Find the string "pyautogui" in the material. Copy every line that has it.

[Opening Recorded information section]

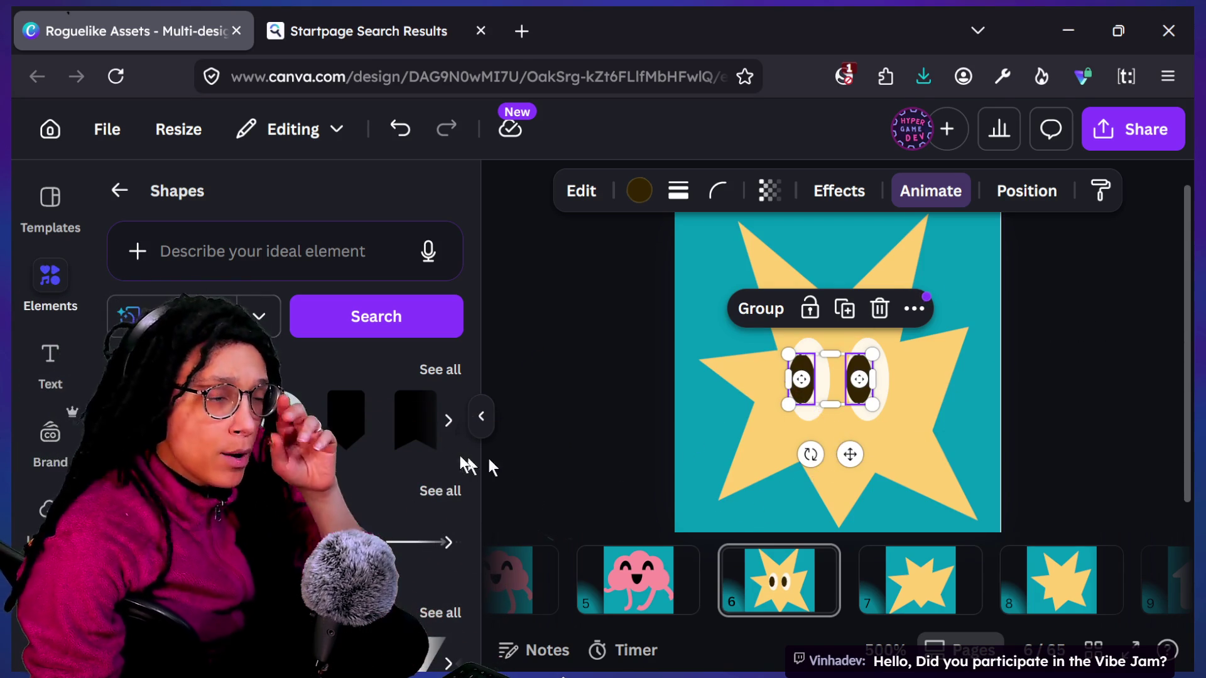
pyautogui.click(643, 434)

[Closing Recorded information section]
[Opening Recorded information section]

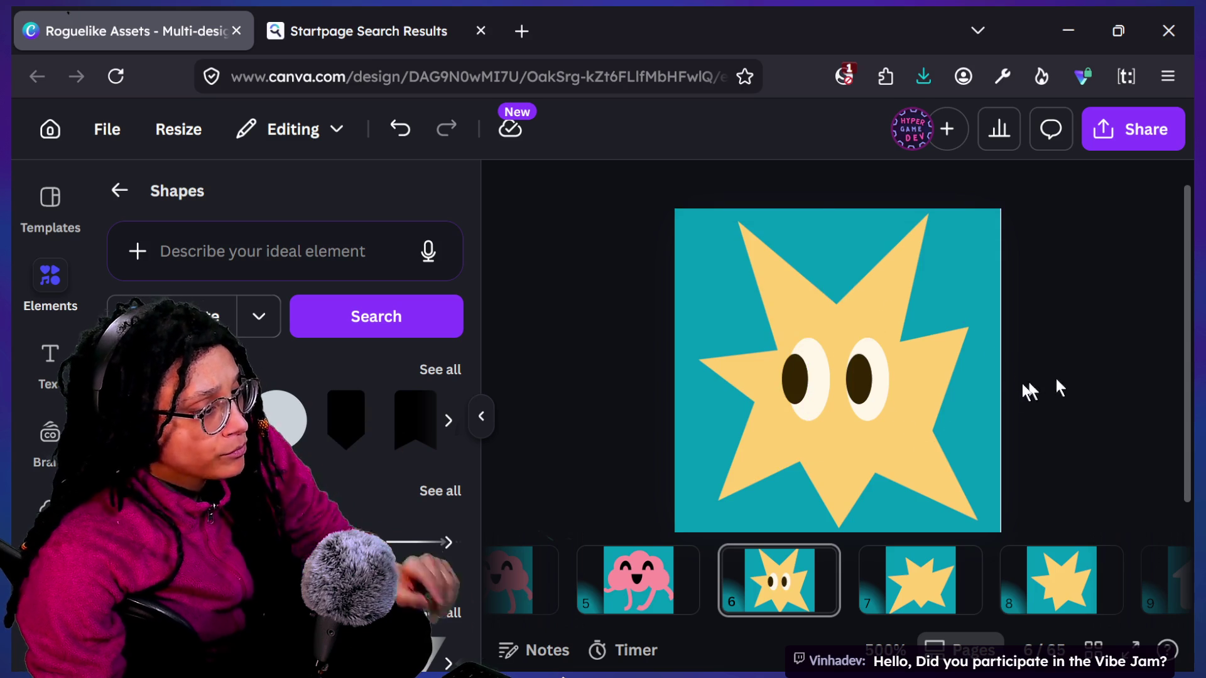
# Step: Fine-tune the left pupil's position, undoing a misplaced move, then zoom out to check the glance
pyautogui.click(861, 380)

[Closing Recorded information section]

> **Solution**:
pyautogui.click(643, 434)
pyautogui.click(861, 380)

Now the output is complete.